INSTRUCTION A: In the Power Pallet description, what does the abbreviation TOTTI stand for?
INSTRUCTION B: Write the next part of the Power Pallet description, picking up after its last sentence.

DOCUMENT EXTRACT:
※ ※ ※
The PP30 is the latest generation of the Power Pallet biomass gasifier genset system. It represents the largest upgrade of the capabilities and convenience of the Power Pallet up to this point. The PP30 features:

Please review the PP30 Basic Considerations to qualify your use case.

PP30 Operation Manual is available on the Support Page.

Note that the Technician’s Handbook available there is based on the PP20, and is currently being updated to include PP30 specifics, although many features are unchanged or similar.

Why it’s different

See PP30 vs PP20 Comparison Sheet Here

The PP30 Power Pallet is the culmination of our long work to create an expertly engineered, small-scale gasification solution that is realistic for today’s user. While personal scale gasification has long held tremendous promise, the realities of making it work usually prove too much for regular mortals. The high bar of operator expertise and extreme sensitivity to fuel particulars usually combine to make what seems simple in principle, exceedingly difficult in practice.

The Power Pallet has significantly widened this window for success by embedding the needed operator expertise in an onboard electronic brain. These smarts are further extended by a multi-stage gasification architecture and an innovative waste heat capture and recycling system – what we call the Tower of Total Thermal Integration (TOTTI). In traditional systems, hot engine exhaust and hot output wood gas have been problems requiring extra space and cooling components to counter. With the GEK TOTTI, we’ve transformed this waste energy into useful new inputs to the gasification process.  It’s like adding a new free heat source to fix the old and well known thermal challenges of a gasifier.
※ ※ ※
DATASET EXCERPTS:
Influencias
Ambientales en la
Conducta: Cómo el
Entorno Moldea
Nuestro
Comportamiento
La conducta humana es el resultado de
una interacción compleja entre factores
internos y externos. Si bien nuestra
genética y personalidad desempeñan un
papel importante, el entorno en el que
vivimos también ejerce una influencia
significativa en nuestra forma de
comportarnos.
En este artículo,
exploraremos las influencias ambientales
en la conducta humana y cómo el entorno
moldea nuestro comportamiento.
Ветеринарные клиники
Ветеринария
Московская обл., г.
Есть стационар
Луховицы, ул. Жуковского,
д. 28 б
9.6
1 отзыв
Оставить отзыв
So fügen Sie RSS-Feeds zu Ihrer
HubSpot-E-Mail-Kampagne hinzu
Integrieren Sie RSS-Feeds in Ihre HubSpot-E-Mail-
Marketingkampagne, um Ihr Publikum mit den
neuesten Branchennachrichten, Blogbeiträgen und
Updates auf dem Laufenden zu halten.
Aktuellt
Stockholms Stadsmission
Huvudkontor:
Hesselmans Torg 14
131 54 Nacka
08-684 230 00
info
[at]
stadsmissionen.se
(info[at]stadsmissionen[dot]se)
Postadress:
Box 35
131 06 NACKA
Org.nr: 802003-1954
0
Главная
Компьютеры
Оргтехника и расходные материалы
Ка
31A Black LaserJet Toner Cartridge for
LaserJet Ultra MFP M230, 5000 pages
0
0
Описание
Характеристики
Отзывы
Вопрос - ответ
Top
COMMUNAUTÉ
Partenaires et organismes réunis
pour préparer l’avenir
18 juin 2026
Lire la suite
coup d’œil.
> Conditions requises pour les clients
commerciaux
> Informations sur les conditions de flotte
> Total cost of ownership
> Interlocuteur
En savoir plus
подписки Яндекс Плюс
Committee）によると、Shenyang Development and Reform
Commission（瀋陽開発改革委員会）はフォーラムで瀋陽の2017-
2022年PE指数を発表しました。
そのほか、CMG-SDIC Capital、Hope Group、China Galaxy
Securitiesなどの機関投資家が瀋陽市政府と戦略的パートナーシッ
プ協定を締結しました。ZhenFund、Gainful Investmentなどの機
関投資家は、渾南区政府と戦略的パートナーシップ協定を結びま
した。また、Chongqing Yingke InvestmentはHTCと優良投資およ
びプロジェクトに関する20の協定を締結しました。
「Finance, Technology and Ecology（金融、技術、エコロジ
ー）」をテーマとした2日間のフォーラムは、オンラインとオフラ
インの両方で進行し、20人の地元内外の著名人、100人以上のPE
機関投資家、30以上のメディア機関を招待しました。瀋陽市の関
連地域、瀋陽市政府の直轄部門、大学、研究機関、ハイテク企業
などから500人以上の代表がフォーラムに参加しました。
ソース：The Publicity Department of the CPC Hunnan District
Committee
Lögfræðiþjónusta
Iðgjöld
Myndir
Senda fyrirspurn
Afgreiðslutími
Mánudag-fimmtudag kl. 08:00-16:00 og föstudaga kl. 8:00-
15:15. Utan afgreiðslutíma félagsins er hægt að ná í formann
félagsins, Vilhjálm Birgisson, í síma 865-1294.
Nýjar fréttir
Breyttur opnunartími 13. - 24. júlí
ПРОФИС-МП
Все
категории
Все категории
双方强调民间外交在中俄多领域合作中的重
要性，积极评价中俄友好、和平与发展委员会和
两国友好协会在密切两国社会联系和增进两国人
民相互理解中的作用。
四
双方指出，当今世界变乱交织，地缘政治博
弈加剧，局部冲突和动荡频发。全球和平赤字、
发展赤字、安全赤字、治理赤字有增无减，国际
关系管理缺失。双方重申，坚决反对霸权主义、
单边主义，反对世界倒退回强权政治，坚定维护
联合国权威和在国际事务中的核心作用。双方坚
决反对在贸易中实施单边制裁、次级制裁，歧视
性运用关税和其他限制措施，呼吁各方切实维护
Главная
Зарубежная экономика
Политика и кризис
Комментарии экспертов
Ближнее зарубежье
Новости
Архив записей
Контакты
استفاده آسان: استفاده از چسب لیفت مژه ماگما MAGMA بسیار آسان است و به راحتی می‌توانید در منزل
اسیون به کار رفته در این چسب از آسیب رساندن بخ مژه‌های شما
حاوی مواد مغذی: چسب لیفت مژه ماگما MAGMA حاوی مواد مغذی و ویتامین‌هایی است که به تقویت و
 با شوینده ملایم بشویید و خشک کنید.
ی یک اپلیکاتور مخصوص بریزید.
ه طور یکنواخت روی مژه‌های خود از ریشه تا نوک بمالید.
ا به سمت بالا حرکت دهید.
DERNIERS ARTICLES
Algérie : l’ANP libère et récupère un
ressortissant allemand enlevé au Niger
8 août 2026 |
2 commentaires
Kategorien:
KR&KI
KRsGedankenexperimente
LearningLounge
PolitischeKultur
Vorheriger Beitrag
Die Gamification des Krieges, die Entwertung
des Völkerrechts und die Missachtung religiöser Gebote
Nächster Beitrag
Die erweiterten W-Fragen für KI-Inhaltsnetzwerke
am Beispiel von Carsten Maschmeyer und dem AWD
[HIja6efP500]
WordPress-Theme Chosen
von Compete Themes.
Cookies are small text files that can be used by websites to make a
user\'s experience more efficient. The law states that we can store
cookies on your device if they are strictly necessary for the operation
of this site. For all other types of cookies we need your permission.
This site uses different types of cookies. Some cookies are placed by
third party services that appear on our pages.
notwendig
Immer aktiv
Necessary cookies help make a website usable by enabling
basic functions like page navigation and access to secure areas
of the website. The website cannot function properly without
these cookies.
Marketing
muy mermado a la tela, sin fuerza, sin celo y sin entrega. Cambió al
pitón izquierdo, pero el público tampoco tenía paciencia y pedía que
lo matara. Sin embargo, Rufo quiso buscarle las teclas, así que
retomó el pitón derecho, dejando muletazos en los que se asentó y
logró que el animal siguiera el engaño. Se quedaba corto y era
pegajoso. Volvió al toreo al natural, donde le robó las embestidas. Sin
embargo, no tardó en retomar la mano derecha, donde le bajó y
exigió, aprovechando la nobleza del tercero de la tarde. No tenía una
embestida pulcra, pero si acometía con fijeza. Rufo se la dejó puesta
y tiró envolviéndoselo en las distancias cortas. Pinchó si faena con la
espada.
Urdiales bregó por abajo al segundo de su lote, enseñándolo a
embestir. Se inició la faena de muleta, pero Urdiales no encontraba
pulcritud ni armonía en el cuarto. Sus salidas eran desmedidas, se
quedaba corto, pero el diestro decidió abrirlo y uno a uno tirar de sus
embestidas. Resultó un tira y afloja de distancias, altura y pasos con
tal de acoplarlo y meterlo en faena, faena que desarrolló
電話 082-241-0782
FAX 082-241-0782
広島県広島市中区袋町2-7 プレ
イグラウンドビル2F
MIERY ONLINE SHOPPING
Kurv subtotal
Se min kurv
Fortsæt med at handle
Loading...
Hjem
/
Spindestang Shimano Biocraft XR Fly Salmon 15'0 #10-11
※ ※ ※
EXERCISE RESULT A: Tower of Total Thermal Integration

EXERCISE RESULT B:
This Gasifier-Engine thermal integration significantly improves tar conversion, fuel flexibility and general efficiency of the gasifier-engine system. It enables the Power Pallet to solve the tar issue in the reactor, rather than in a large downstream filtering system, significantly reducing the cost, complexity and installation footprint in the process.

Engine and Genhead

The PP30 uses an advanced 4.0 liter 4 cylinder Ashok Leyland engine, spark-fired, but based on their heavy-duty diesel industrial engine.

The engine is mated to a Marathon genhead with automatic voltage frequency and 3x rated amperage at surge for high machinery start capacity.  The genhead is 12 wire so they can be configured to single, split or three phase, in wye or delta configuration and supports all common global voltages: 120, 208, 240 and 400V AC, at either 50 hz or 60 hz.

Actual power produced is highly dependent on the fuel shape, size and moisture content.  Solid biomass is not the consistent fuel source like we assume with diesel or gasoline.  We have used “25 kW” rating although maximum power at 60 Hz is actually somewhat higher.


ALL Power Labs provides extensive customer support before and after a sale, online and in person, to help you get your project up and running. This includes:


Frequently Asked Questions. Click to view answer:

Rated continuous electrical power for the PP30 is 25 kW at 60 Hz and 22 kW at 50 Hz when grid tied and 22 kW and 18 kW off grid. With the standard 2-stage heat exchanger, it produces an additional 1.5 kW thermal for each kW electrical, with the optional 3 stage, 2 kWt/kWe

The rate of consumption is not constant; it depends on the electrical load. The quick rule of thumb for PP30 biomass consumption is 1 kg of dry feedstock will produce 1 kWh of electricity. This ratio adjusts with the moisture level. For example, a 20% moisture feedstock will have a conversion ratio of 1.2 kg/kWh.

20 pounds (lbs) of biomass will produce about as much electricity as 1 gallon of gasoline or diesel.  So, 1 tonne of biomass through a gasifier-engine system generates about the same amount of electrical power as 100 gal of liquid fuel, or 1 MWh of electricity.  1 kg of biomass ~ 2lbs biomass ~ 2m3/h woodgas ~ 1HP for an hour ~ 1kWh. However, the additional thermal energy available from the gasifier allows our Combined Heat and Power (CHP) system produce much more heat than a fossil fuel generator equipped with a CHP could.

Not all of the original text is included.